Les autorités organisatrices réclament au gouvernement le libre choix de leurs opérateurs ferroviaires

Dans un « manifeste pour le renouveau du système ferroviaire » publié le 11 mars, l’association des régions de France (ARF) se déclare « favorable à ce que l’ouverture à la concurrence soit rendue possible, mais non obligatoire » pour l’exploitation des services publics ferroviaires régionaux.
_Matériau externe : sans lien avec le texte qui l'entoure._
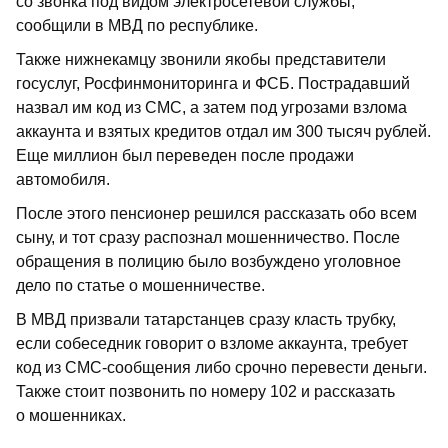
со звонка под видом электросетевой службы,
сообщили в МВД по республике.
Также нижнекамцу звонили якобы представители
госуслуг, Росфинмониторинга и ФСБ. Пострадавший
назвал им код из СМС, а затем под угрозами взлома
аккаунта и взятых кредитов отдал им 300 тысяч рублей.
Еще миллион был переведен после продажи
автомобиля.
После этого пенсионер решился рассказать обо всем
сыну, и тот сразу распознал мошенничество. После
обращения в полицию было возбуждено уголовное
дело по статье о мошенничестве.
В МВД призвали татарстанцев сразу класть трубку,
если собеседник говорит о взломе аккаунта, требует
код из СМС-сообщения либо срочно перевести деньги.
Также стоит позвонить по номеру 102 и рассказать
о мошенниках.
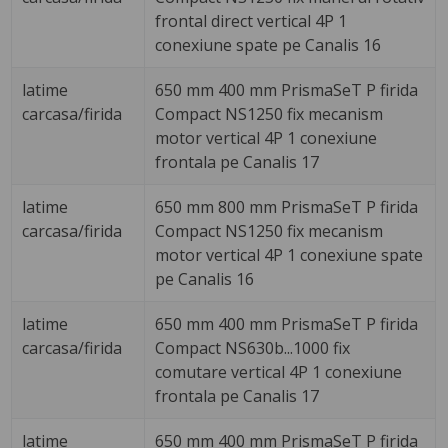
frontal direct vertical 4P 1
conexiune spate pe Canalis 16
latime
650 mm 400 mm PrismaSeT P firida
carcasa/firida
Compact NS1250 fix mecanism
motor vertical 4P 1 conexiune
frontala pe Canalis 17
latime
650 mm 800 mm PrismaSeT P firida
carcasa/firida
Compact NS1250 fix mecanism
motor vertical 4P 1 conexiune spate
pe Canalis 16
latime
650 mm 400 mm PrismaSeT P firida
carcasa/firida
Compact NS630b...1000 fix
comutare vertical 4P 1 conexiune
frontala pe Canalis 17
latime
650 mm 400 mm PrismaSeT P firida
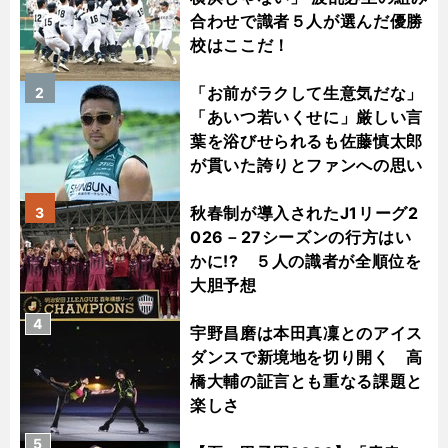
合わせで識者５人が選んだ優勝
校はここだ！
「お前がラクして生意気だな」
2
「あいつ若いくせに」厳しい言
葉を浴びせられるも佐藤慎太郎
が貫いた誇りとファンへの思い
秋春制が導入されたJ1リーグ2
3
026－27シーズンの行方はい
かに!? ５人の識者が全順位を
大胆予想
4
宇野昌磨は本田真凜とのアイス
ダンスで新境地を切り開く 高
橋大輔の証言とも重なる課題と
楽しさ
5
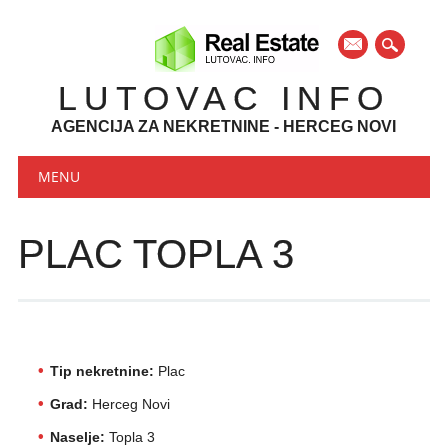
mail
LUTOVAC INFO
AGENCIJA ZA NEKRETNINE - HERCEG NOVI
Main menu
Skip to content
MENU
PLAC TOPLA 3
Tip nekretnine:
Plac
Grad:
Herceg Novi
Naselje:
Topla 3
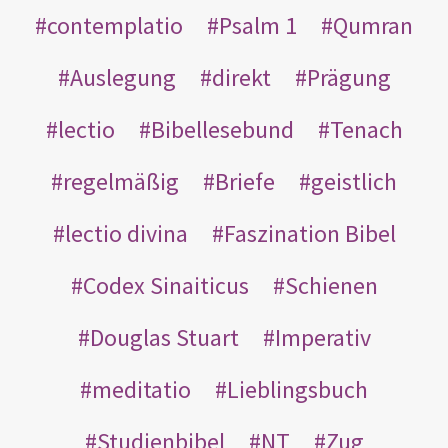
contemplatio
Psalm 1
Qumran
Auslegung
direkt
Prägung
lectio
Bibellesebund
Tenach
regelmäßig
Briefe
geistlich
lectio divina
Faszination Bibel
Codex Sinaiticus
Schienen
Douglas Stuart
Imperativ
meditatio
Lieblingsbuch
Studienbibel
NT
Zug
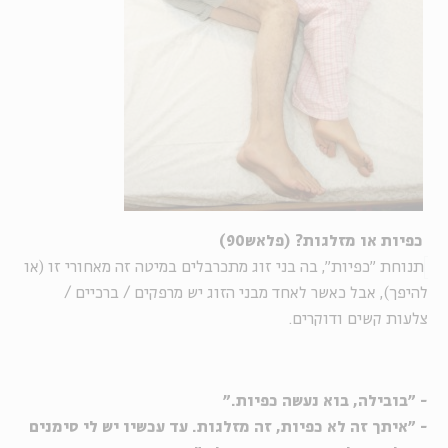
כפיות או מזלגות? (פלאש90)
תנוחת "כפיות", בה בני זוג מתכרבלים במיטה זה מאחורי זו (או
להיפך), אבל כאשר לאחד מבני הזוג יש מרפקים / ברכיים /
צלעות קשים ודוקרים.
- "בובילה, בוא נעשה כפיות."
- "איתך זה לא כפיות, זה מזלגות. עד עכשיו יש לי סימנים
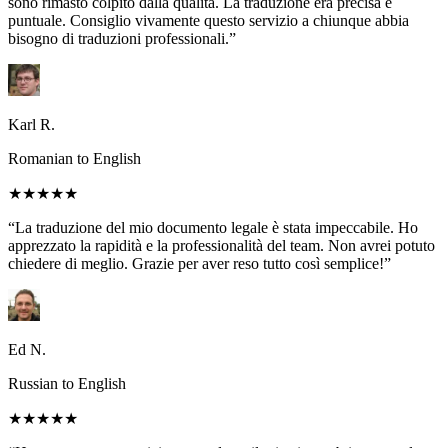
sono rimasto colpito dalla qualità. La traduzione era precisa e
puntuale. Consiglio vivamente questo servizio a chiunque abbia
bisogno di traduzioni professionali.”
Karl R.
Romanian to English
★★★★★
“La traduzione del mio documento legale è stata impeccabile. Ho
apprezzato la rapidità e la professionalità del team. Non avrei potuto
chiedere di meglio. Grazie per aver reso tutto così semplice!”
Ed N.
Russian to English
★★★★★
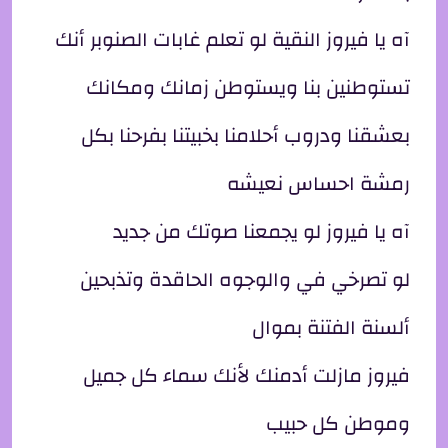
آه يا فيروز النقية لو تعلم غابات الصنوبر أنك
تستوطنين بنا ويستوطن زمانك ومكانك
بعشقنا ودروب أحلامنا بخبيتنا بفرحنا بكل
رمشة احساس نعيشه
آه يا فيروز لو يجمعنا صوتك من جديد
لو تصرخي في والوجوه الحاقدة وتذبحين
ألسنة الفتنة بموال
فيروز مازلت أدمنك لأنك سماء كل جميل
وموطن كل حبيب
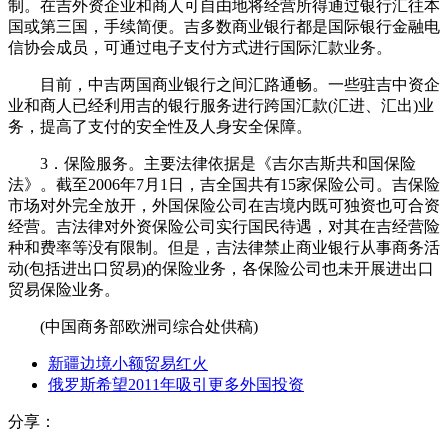
制。在吉外资企业和商人可自由地将经营所得通过银行汇往本
国或第三国，手续简便。吉多数商业银行都是国际银行金融电
信协会成员，可通过电子支付方式进行国际汇款业务。
目前，中吉两国商业银行之间汇路通畅。一些驻吉中资企
业和商人已经利用吉的银行服务进行跨国汇款(汇进、汇出)业
务，提高了支付的安全性及人身安全保障。
3．保险服务。主要法律依据是《吉尔吉斯共和国保险
法》。截至2006年7月1日，吉全国共有15家保险公司。吉保险
市场对外完全放开，外国保险公司在吉境内既可独资也可合资
经营。吉法律对外资保险公司实行国民待遇，对其在吉经营险
种和费率等没有限制。但是，吉法律禁止商业银行从事商务活
动(包括进出口贸易)的保险业务，各保险公司也未开展进出口
贸易保险业务。
(中国商务部欧洲司综合处供稿)
新疆边境小额贸易红火
俄罗斯希望2011年吸引更多外国投资
分享：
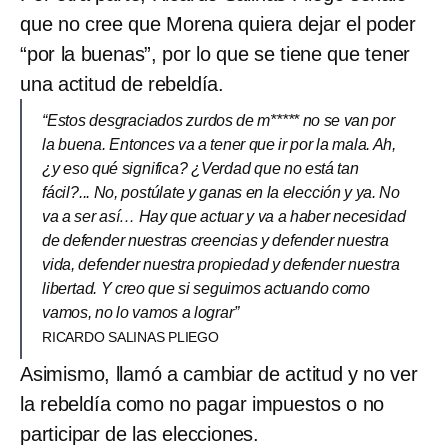
que no cree que Morena quiera dejar el poder
“por la buenas”, por lo que se tiene que tener
una actitud de rebeldía.
“Estos desgraciados zurdos de m***** no se van por
la buena. Entonces va a tener que ir por la mala. Ah,
¿y eso qué significa? ¿Verdad que no está tan
fácil?... No, postúlate y ganas en la elección y ya. No
va a ser así… Hay que actuar y va a haber necesidad
de defender nuestras creencias y defender nuestra
vida, defender nuestra propiedad y defender nuestra
libertad. Y creo que si seguimos actuando como
vamos, no lo vamos a lograr”
RICARDO SALINAS PLIEGO
Asimismo, llamó a cambiar de actitud y no ver
la rebeldía como no pagar impuestos o no
participar de las elecciones.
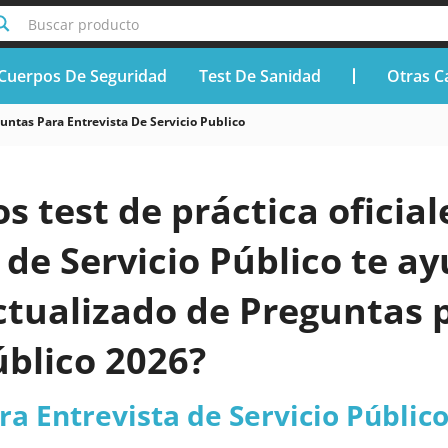
Buscar producto
Cuerpos De Seguridad
Test De Sanidad
Otras C
untas Para Entrevista De Servicio Publico
os test de práctica oficia
 de Servicio Público te a
tualizado de Preguntas p
úblico 2026?
a Entrevista de Servicio Públic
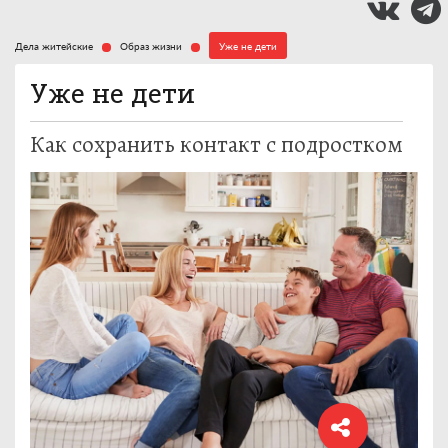
Дела житейские
Образ жизни
Уже не дети
Уже не дети
Как сохранить контакт с подростком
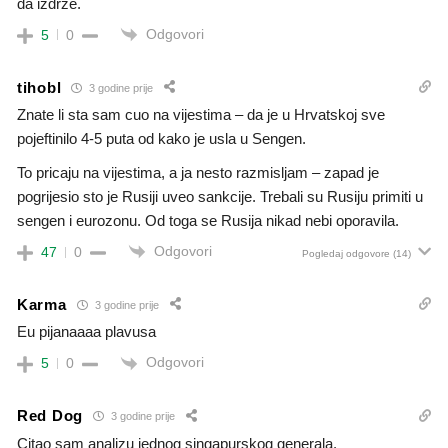
da izdrže.
Odgovori
5
0
tihobl
3 godine prije
Znate li sta sam cuo na vijestima – da je u Hrvatskoj sve
pojeftinilo 4-5 puta od kako je usla u Sengen.
To pricaju na vijestima, a ja nesto razmisljam – zapad je
pogrijesio sto je Rusiji uveo sankcije. Trebali su Rusiju primiti u
sengen i eurozonu. Od toga se Rusija nikad nebi oporavila.
Odgovori
47
0
Pogledaj odgovore
(14)
Karma
3 godine prije
Eu pijanaaaa plavusa
Odgovori
5
0
Red Dog
3 godine prije
Citao sam analizu jednog singapurskog generala.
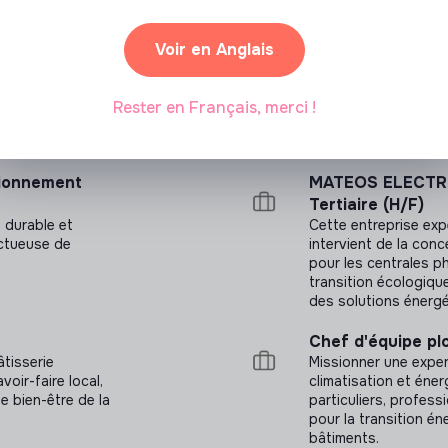
mentation locale
Notre mission est de
écoute et leadership
t abordable.
et durable, de qualit
Voir en Anglais
ux, responsable, force de proposition et
Chef d'Equipe Pl
 équitable et
Assurer la maintenan
e paysanne, en
pour les professionn
Rester en Français, merci !
our une société
intégrant des soluti
environnement de trav
tionnement
MATEOS ELECTRIC
Tertiaire (H/F)
, durable et
Cette entreprise expe
ectueuse de
intervient de la conc
pour les centrales ph
transition écologiqu
des solutions énergé
Chef d'équipe pl
âtisserie
Missionner une exper
voir-faire local,
climatisation et éne
le bien-être de la
particuliers, profess
pour la transition én
bâtiments.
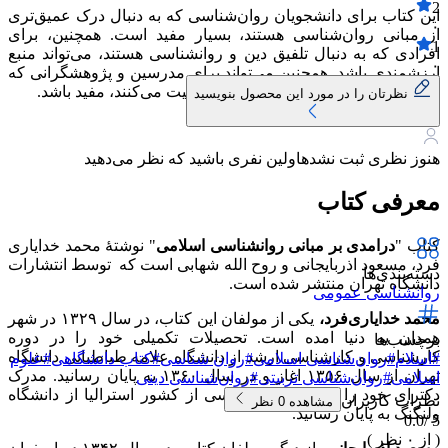
2
این کتاب برای دانشجویان روان‌شناسی که به دنبال درک عمیق‌تری
۰
از مبانی روان‌شناسی هستند، بسیار مفید است. همچنین، برای
1
افرادی که به دنبال تلفیق دین و روانشناسی هستند، می‌تواند منبع
۰
ارزشمندی باشد. همچنین می‌تواند برای مدرسین و پژوهشگرانی که
در حوزه تلفیق روانشناسی و اسلام فعالیت می‌کنند، مفید باشد.
نظرتان را در مورد این محصول بنویسید
هنوز نظری ثبت نشده
اولین نفری باشید که نظر می‌دهید
معرفی کتاب
کتاب "
درامدی
بر مبانی روانشناسی اسلامی
" نوشتهٔ محمد خدایاری
فرد، مسعود اذربایجانی و روح الله شهابی است که توسط انتشارات
دسته‌بندی‌ها
دانشگاه تهران منتشر شده است.
روانشناسی عمومی
محمد خدایاری‌فرد،
یکی از مولفان این کتاب، در سال ۱۳۲۹ در شهر
همدان به دنیا امده است. تحصیلات تکمیلی خود را در دوره
برچسب‌ها
کارشناسی و کارشناسی ارشد از دانشگاه علامه طباطبایی دانشگاه
#
اسلام
#
روان‌شناسی اسلامی
#
روان شناسی
#
کتاب دانشگاهی
#
علوم
تهران از سال ۱۳۵۶ اغاز و در سال ۱۳۶۰ به پایان رسانید. مدرک
اسلامی
#
روان‌شناسی تربیتی
#
روان‌شناسی دینی
دکترای خود را در رشته رواشناسی از کشور استرالیا از دانشگاه
نظرات کاربران
مشاهده
0
نظر
ولنگنگ به پایان رسانید.
0.0
5 /
( از
۰
نظر )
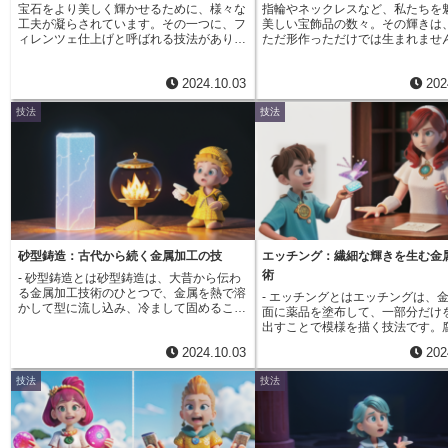
宝石をより美しく輝かせるために、様々な
指輪やネックレスなど、私たちを
全く同じものは存在しません。世界に一つ
されるようになり、人々の生活に
工夫が凝らされています。その一つに、フ
美しい宝飾品の数々。その輝きは
だけの、個性的な表情を楽しめることも、
えました。 ギヨシェエナメル最大
ィレンツェ仕上げと呼ばれる技法がありま
ただ形作っただけでは生まれませ
槌目仕上げの魅力です。 近年では、ジュ
は、金属の表面に施された微細な
す。これは、主に宝石を支える金属部分の
品がまばゆい光を放ち、様々な表
エリーや食器、インテリアなど、様々な金
を反射し、見る角度によって表情
表面に、直接模様を刻み込む技法です。フ
るのは、「仕上げ」と呼ばれる工
属製品に槌目仕上げが施されています。
る、独特の輝きを生み出す点にあ
2024.10.03
202
ィレンツェ仕上げの特徴は、その名の通
て、初めて完成するからです。仕
機械による量産が進む現代においても、槌
角度によって光り方が変化する様
り、イタリアのフィレンツェで古くから伝
は、宝飾品の最終的な外観を決め
目仕上げは熟練の職人によって一つ一つ手
るで宝石のように美しく、見る人
技法
技法
わる伝統的な技法であることです。職人が
技が光る非常に重要な工程です。
作業で行われています。 手仕事の温かさ
せません。今日でも、ギヨシェエ
一つ一つ丁寧に、金属の表面に格子状の模
品を用いた処理など、様々な技術
と、金属本来の美しさが調和した槌目仕上
は、伝統的な技法を受け継ぐ職人
様を刻んでいきます。この模様は、単に表
て金属の表面を加工し、光沢や質
げは、時代を超えて愛され続ける技法で
によって、一つ一つ丁寧に作られ
面を削るのではなく、深く彫り込むように
いなどを細かく調整していきます
す。
す。その精緻な美しさは、時代を
刻まれるため、独特の風合いを生み出しま
材、同じデザインであっても、仕
され続けています。
す。ブラシで磨いたような滑らかな表面に
法によって宝飾品は全く異なる雰
比べて、フィレンツェ仕上げの表面は、粗
うのです。仕上げには、実に様々
く凹凸があります。そのため、光が様々な
存在し、それぞれが独特の効果を
方向に反射し、深みのある輝きを放ちま
ます。例えば、「鏡面仕上げ」は
す。また、その独特の風合いは、高級感と
うに滑らかで光り輝く表面に仕上
砂型鋳造：古代から続く金属加工の技
エッチング：繊細な輝きを生む金
重厚感を演出し、宝石そのものの美しさを
で、宝飾品に高級感や華やかさを
術
- 砂型鋳造とは砂型鋳造は、大昔から伝わ
より一層引き立てます。近年、このフィレ
す。一方、「つや消し」は、光沢
る金属加工技術のひとつで、金属を熱で溶
ンツェ仕上げは、その美しさと希少性か
落ち着いた雰囲気に仕上げる技法
- エッチングとはエッチングは、
かして型に流し込み、冷まして固めること
ら、世界中で注目を集めています。
ティーク調の宝飾品や、シンプル
面に薬品を塗布して、一部分だけ
で目的の形の金属製品を作り出す鋳造法の
ンの宝飾品に多く用いられます。
出すことで模様を描く技法です。
一種です。その名の通り、砂を型に用いる
も、細かい傷を付けて光を乱反射
る部分とそうでない部分を、防食
2024.10.03
202
ことが大きな特徴です。まず、作りたい形
とで、絹のような柔らかな光沢を
て調整することで、繊細なデザイ
の製品の模型を木や金属で作り、これを湿
「サテン仕上げ」や、槌で叩いた
の表面に浮かび上がらせることが
技法
技法
らせた砂がぎっしり詰まった箱に押し付け
凸をつけることで、温かみのある
す。この技法は、彫刻のように回
ます。砂は押し固められると型崩れしにく
現する「槌目仕上げ」など、宝飾
物やレーザーを用いて金属や宝石
くなる性質があるため、模型の形を正確に
インや素材に合わせて、様々な仕
削り取る方法とは大きく異なりま
写し取ることができます。模型を砂から取
いられています。
は、材料を物理的に除去していく
り出すと、砂には模型の形をした空洞がで
が、エッチングは薬品による化学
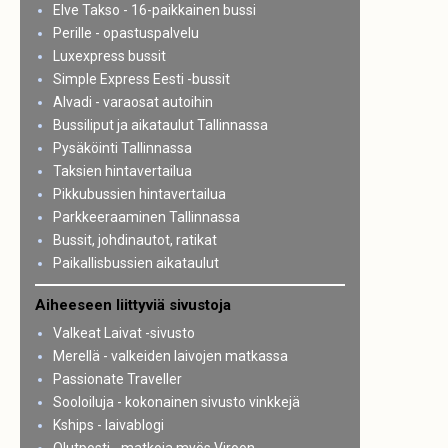
Elve Takso - 16-paikkainen bussi
Perille - opastuspalvelu
Luxexpress bussit
Simple Express Eesti -bussit
Alvadi - varaosat autoihin
Bussiliput ja aikataulut Tallinnassa
Pysäköinti Tallinnassa
Taksien hintavertailua
Pikkubussien hintavertailua
Parkkeeraaminen Tallinnassa
Bussit, johdinautot, ratikat
Paikallisbussien aikataulut
Aiheeseen liittyviä sivustoja
Valkeat Laivat -sivusto
Merellä - valkeiden laivojen matkassa
Passionate Traveller
Sooloiluja - kokonainen sivusto vinkkejä
Kships - laivablogi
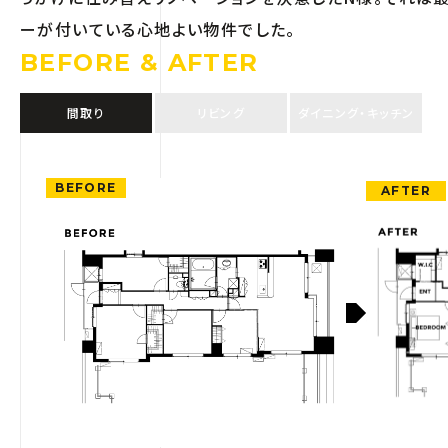
ーが付いている心地よい物件でした。
BEFORE & AFTER
間取り
リビング
ダイニング・キッチン
BEFORE
AFTER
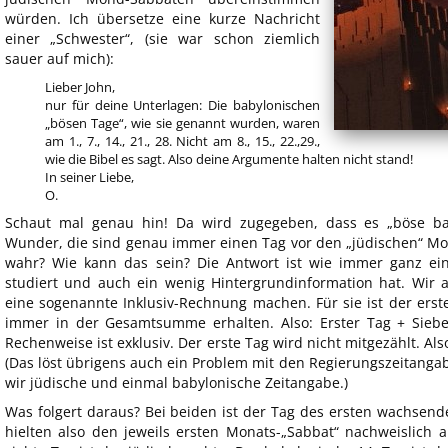
würden. Ich übersetze eine kurze Nachricht
einer „Schwester“, (sie war schon ziemlich
sauer auf mich):
Lieber John,
nur für deine Unterlagen: Die babylonischen
„bösen Tage“, wie sie genannt wurden, waren
am 1., 7., 14., 21., 28. Nicht am 8., 15., 22.,29.,
wie die Bibel es sagt. Also deine Argumente halten nicht stand!
In seiner Liebe,
O.
Schaut mal genau hin! Da wird zugegeben, dass es „böse ba
Wunder, die sind genau immer einen Tag vor den „jüdischen“ Mo
wahr? Wie kann das sein? Die Antwort ist wie immer ganz ei
studiert und auch ein wenig Hintergrundinformation hat. Wir al
eine sogenannte Inklusiv-Rechnung machen. Für sie ist der erst
immer in der Gesamtsumme erhalten. Also: Erster Tag + Siebe
Rechenweise ist exklusiv. Der erste Tag wird nicht mitgezählt. Als
(Das löst übrigens auch ein Problem mit den Regierungszeitanga
wir jüdische und einmal babylonische Zeitangabe.)
Was folgert daraus? Bei beiden ist der Tag des ersten wachsen
hielten also den jeweils ersten Monats-„Sabbat“ nachweislich 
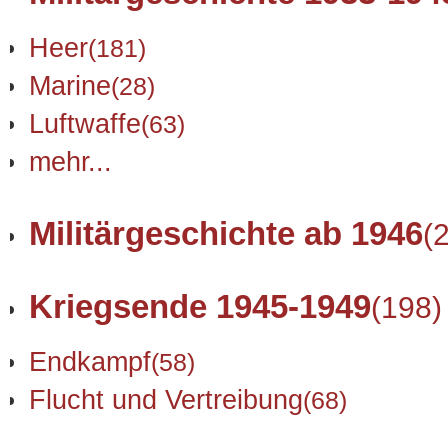
Heer
(181)
Marine
(28)
Luftwaffe
(63)
mehr...
Militärgeschichte ab 1946
(
Kriegsende 1945-1949
(198)
Endkampf
(58)
Flucht und Vertreibung
(68)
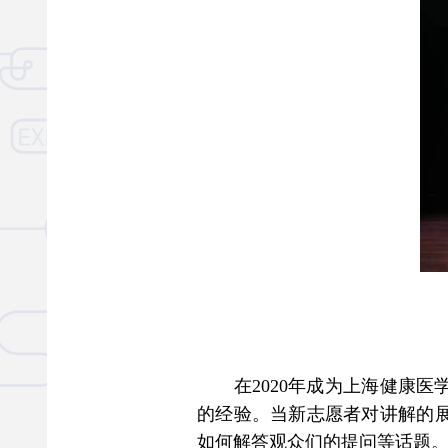
上
在2020年成为上海健康医
的经验。当新志愿者对讲解的
如何解答观众们的提问等话题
Les régions veulent profiter de la réforme ferroviaire pour transposer dans le droit français le règlement « Obligations de service public » (OSP) de 2007 afin de « permettre aux autorités organisatrices de choisir librement le mode d’attribution de leurs contrats, en attribution directe, en régie ou à travers une délégation de service public ». Le règlement européen 1370/2007 pose déjà aujourd’hui le principe d’une mise en concurrence des contrats de service public au plus tard en décembre 2019 et exige des Etats membres la présentation à la Commission européenne d’un rapport d’avancement à présenter en juin 2015 au plus tard.
 
En s’inscrivant dans cette logique, la réforme doit intégrer  une modification des dispositions du Code des transports relatives aux services publics ferroviaires d’intérêt régional et au monopole de la SNCF pour l’exploitation des services régionaux.  La réforme permettra ainsi aux régions de choisir librement le mode de contractualisation le plus adapté à leur politique des transports.
 
L’Association française du rail (AFRA) retrouve les positions qu’elle a défendues depuis 2009 à savoir :
 
–       une mise en conformité de la loi française avec le règlement 1370/2007 qui s’impose à la législation française,
–       la possibilité pour les régions qui le souhaitent de choisir le mode d’attribution de leur contrat de service public,
–       l’ouverture à la concurrence du transport de voyageur d’ici à 2019.
 
L’AFRA voit dans cette réactualisation du manifeste des régions la possibilité d’une transition en douceur qui permettra aux autorités organisatrices de mieux maitriser la dépense publique, de renforcer l’offre de service, de rouvrir des lignes condamnées à la fermeture et de stimuler le report modal.
 
Pendant de la période de transition 2009 -2019 l’AFRA propose le lancement de projet pilote dès 2016 pour préparer l’ouverture régulée du marché
 
Dans cette perspective, l’Association française du rail rejoint l’ARF et attend du gouvernement et des parlementaires que la loi portant réforme ferroviaire lève définitivement les obstacles technique, règlementaire à l’ouverture du marché de transport ferroviaire de voyageur à la concurrence.